Jeremy Simeon, Executive Chef of Song Saa Private Island in Cambodia, shares his recipe for a simple, beautiful and balanced salad.

 

Watermelon and toasted quinoa salad with salted yogurt, roasted nuts and seeds and fresh herbs.

You might also love to read Chef Jeremy’s story!
Chef portraif of Jeremy Simeon

 

Ingredients  

  • Fresh water melon            250g
  • Lime juice                         10ml
  • Home-made salted yogurt           100ml
  • Roasted almonds              20g
  • Roasted pistachio nuts      20g
  • Roasted cashew nuts        20g
  • Roasted sesame seeds     10g
  • Roasted sunflower seeds 10g
  • Toasted quinoa       10g

 

Herbs:

  • Mint
  • Thai basil
  • Moringa
  • Krasang teap
  • Young Dandelion leaves

 

Method

  1. Roast all nuts and seeds separately at 180 degrees until fully toasted; timing varies. Roughly chop and mix together.
  2. Toast quinoa in a small amount of olive oil gently for about 15 mins; you should hear it start to pop when it’s ready.
  3. Stir 2 pinches of salt into the yogurt and place in the fridge for 1 hour.
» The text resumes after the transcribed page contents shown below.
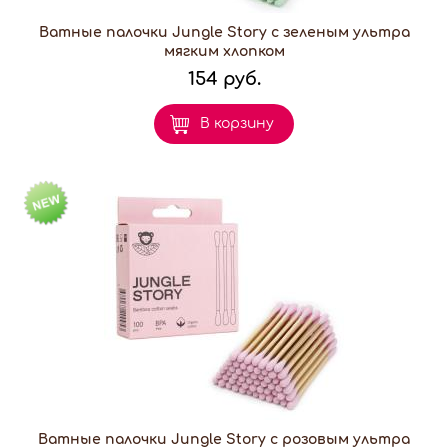
Ватные палочки Jungle Story с зеленым ультра
мягким хлопком
154 руб.
В корзину
Ватные палочки Jungle Story с розовым ультра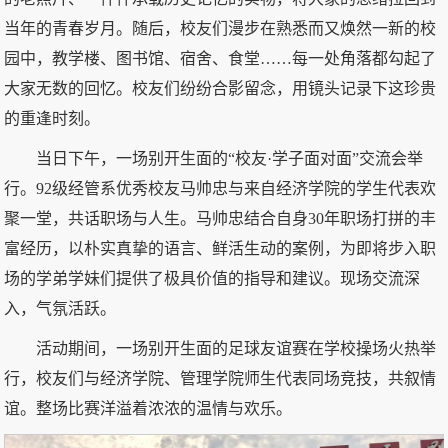
当年的青春岁月。随后，校友们漫步在熟悉而又焕然一新的校
园中，教学楼、图书馆、宿舍、食堂……每一处角落都勾起了
大家无数的回忆。校友们纷纷合影留念，用镜头记录下这珍贵
的重逢时刻。
当日下午，一场别开生面的“校友·学子面对面”交流会举
行。92级经管系优秀校友马帅忠与来自经济学院的学生代表欢
聚一堂，共话职场与人生。马帅忠结合自身30年职场打拼的丰
富经历，以朴实真挚的语言、鲜活生动的案例，为即将步入职
场的学弟学妹们提供了极具价值的指导和建议。现场交流深
入，气氛活跃。
活动期间，一场别开生面的足球友谊赛在学校操场火热举
行，校友们与经济学院、管理学院师生代表同场竞技，共叙情
谊。整场比赛洋溢着浓浓的温情与欢乐。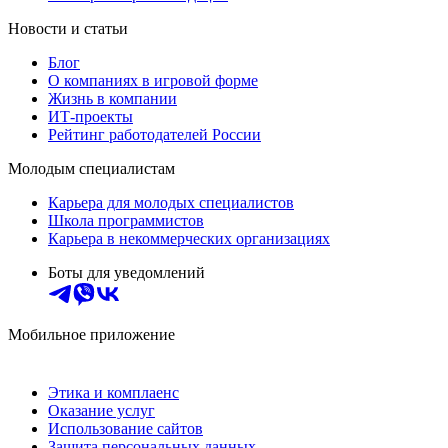
Новости и статьи
Блог
О компаниях в игровой форме
Жизнь в компании
ИТ-проекты
Рейтинг работодателей России
Молодым специалистам
Карьера для молодых специалистов
Школа программистов
Карьера в некоммерческих организациях
Боты для уведомлений
Мобильное приложение
Этика и комплаенс
Оказание услуг
Использование сайтов
Защита персональных данных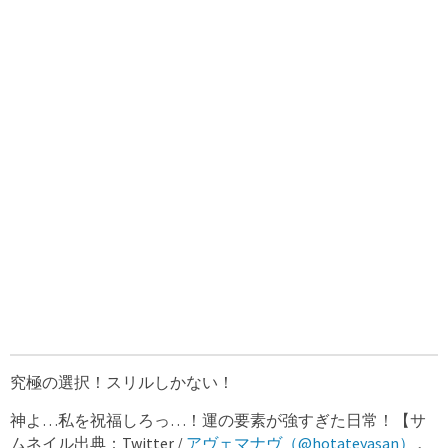
究極の選択！スリルしかない！
神よ…私を祝福しろっ…！運の要素が強すぎた日常！【サ
ムネイル出典：Twitter /
アヴェマナヴ（@hotateyasan）
,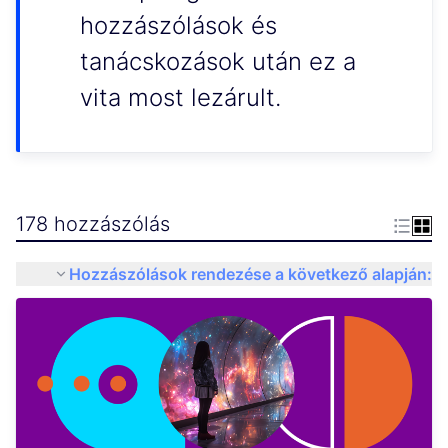
hozzászólások és
tanácskozások után ez a
vita most lezárult.
178 hozzászólás
Hozzászólások rendezése a következő alapján: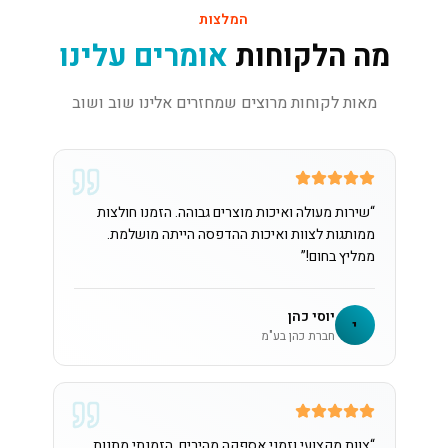
המלצות
מה הלקוחות
אומרים עלינו
מאות לקוחות מרוצים שמחזרים אלינו שוב ושוב
“
שירות מעולה ואיכות מוצרים גבוהה. הזמנו חולצות
ממותגות לצוות ואיכות ההדפסה הייתה מושלמת.
ממליץ בחום!
”
יוסי כהן
י
חברת כהן בע"מ
“
צוות מקצועי וזמני אספקה מהירים. הזמנתי מתנות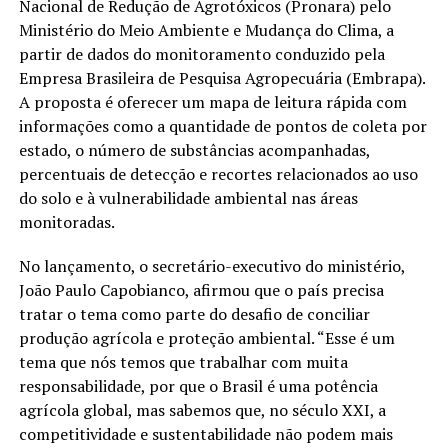
Nacional de Redução de Agrotóxicos (Pronara) pelo
Ministério do Meio Ambiente e Mudança do Clima, a
partir de dados do monitoramento conduzido pela
Empresa Brasileira de Pesquisa Agropecuária (Embrapa).
A proposta é oferecer um mapa de leitura rápida com
informações como a quantidade de pontos de coleta por
estado, o número de substâncias acompanhadas,
percentuais de detecção e recortes relacionados ao uso
do solo e à vulnerabilidade ambiental nas áreas
monitoradas.
No lançamento, o secretário-executivo do ministério,
João Paulo Capobianco, afirmou que o país precisa
tratar o tema como parte do desafio de conciliar
produção agrícola e proteção ambiental. “Esse é um
tema que nós temos que trabalhar com muita
responsabilidade, por que o Brasil é uma potência
agrícola global, mas sabemos que, no século XXI, a
competitividade e sustentabilidade não podem mais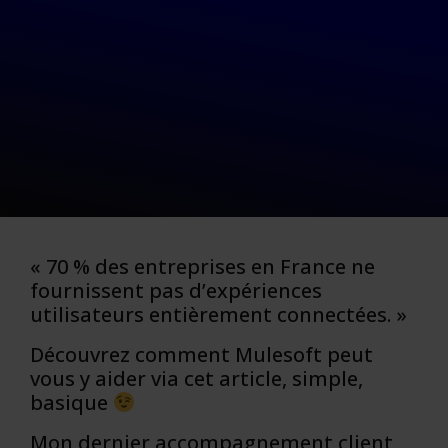
« 70 % des entreprises en France ne
fournissent pas d’expériences
utilisateurs entièrement connectées. »
Découvrez comment Mulesoft peut
vous y aider via cet article, simple,
basique
Mon dernier accompagnement client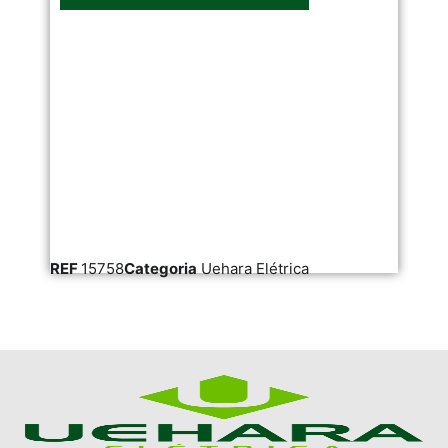
REF
15758
Categoria
Uehara Elétrica
RE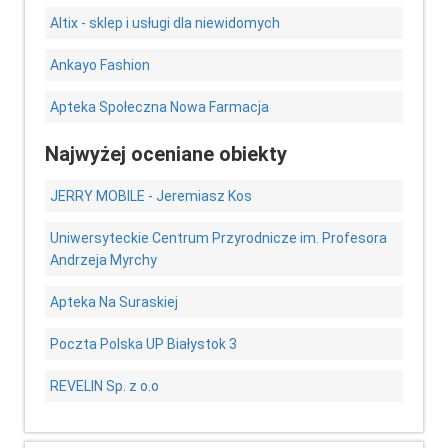
Altix - sklep i usługi dla niewidomych
Ankayo Fashion
Apteka Społeczna Nowa Farmacja
Najwyżej oceniane obiekty
JERRY MOBILE - Jeremiasz Kos
Uniwersyteckie Centrum Przyrodnicze im. Profesora
Andrzeja Myrchy
Apteka Na Suraskiej
Poczta Polska UP Białystok 3
REVELIN Sp. z o.o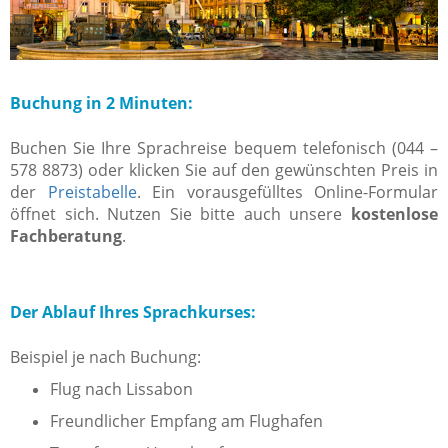
Buchung in 2 Minuten:
Buchen Sie Ihre Sprachreise bequem telefonisch (044 –
578 8873) oder klicken Sie auf den gewünschten Preis in
der
Preistabelle
. Ein vorausgefülltes Online-Formular
öffnet sich. Nutzen Sie bitte auch unsere
kostenlose
Fachberatung
.
Der Ablauf Ihres Sprachkurses:
Beispiel je nach Buchung:
Flug nach Lissabon
Freundlicher Empfang am Flughafen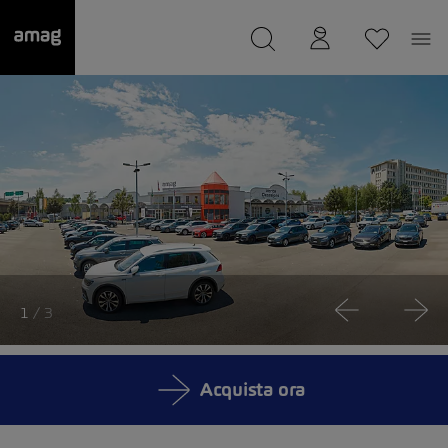
--
Il suo garage è stato salvato
1
/ 3
Acquista ora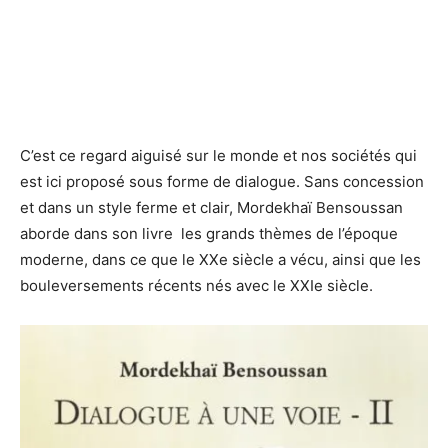
C’est ce regard aiguisé sur le monde et nos sociétés qui
est ici proposé sous forme de dialogue. Sans concession
et dans un style ferme et clair, Mordekhaï Bensoussan
aborde dans son livre les grands thèmes de l’époque
moderne, dans ce que le XXe siècle a vécu, ainsi que les
bouleversements récents nés avec le XXIe siècle.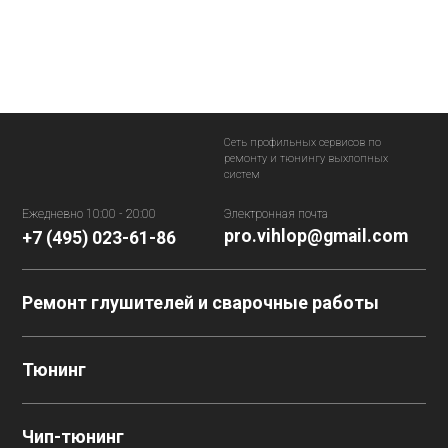
Сеть профильных сервисов
по
ремонту и тюнингу выхлопных
систем
Ежедневно 10:00 - 20:00
Электронная почта
pro.vihlop@gmail.com
+7 (495) 023-61-86
Ремонт глушителей и сварочные работы
Тюнинг
Чип-тюнинг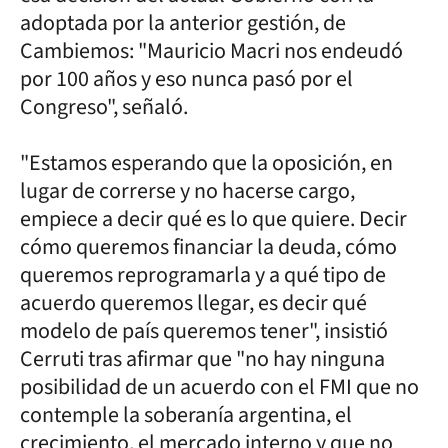
adoptada por la anterior gestión, de
Cambiemos: "Mauricio Macri nos endeudó
por 100 años y eso nunca pasó por el
Congreso", señaló.
"Estamos esperando que la oposición, en
lugar de correrse y no hacerse cargo,
empiece a decir qué es lo que quiere. Decir
cómo queremos financiar la deuda, cómo
queremos reprogramarla y a qué tipo de
acuerdo queremos llegar, es decir qué
modelo de país queremos tener", insistió
Cerruti tras afirmar que "no hay ninguna
posibilidad de un acuerdo con el FMI que no
contemple la soberanía argentina, el
crecimiento, el mercado interno y que no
Add lime juice; it should end up slightly salty and sour.
  4. Cut the skin off the watermelon and cut each piece about 5cms thick leaving you a 5cm thick circle. Cut circle into 8 pieces.
  5. Place the pieces in a circle on a plate leaving a gap in the middle.
  6. Pour salted yogurt on top followed by the nut mix followed by the herbs.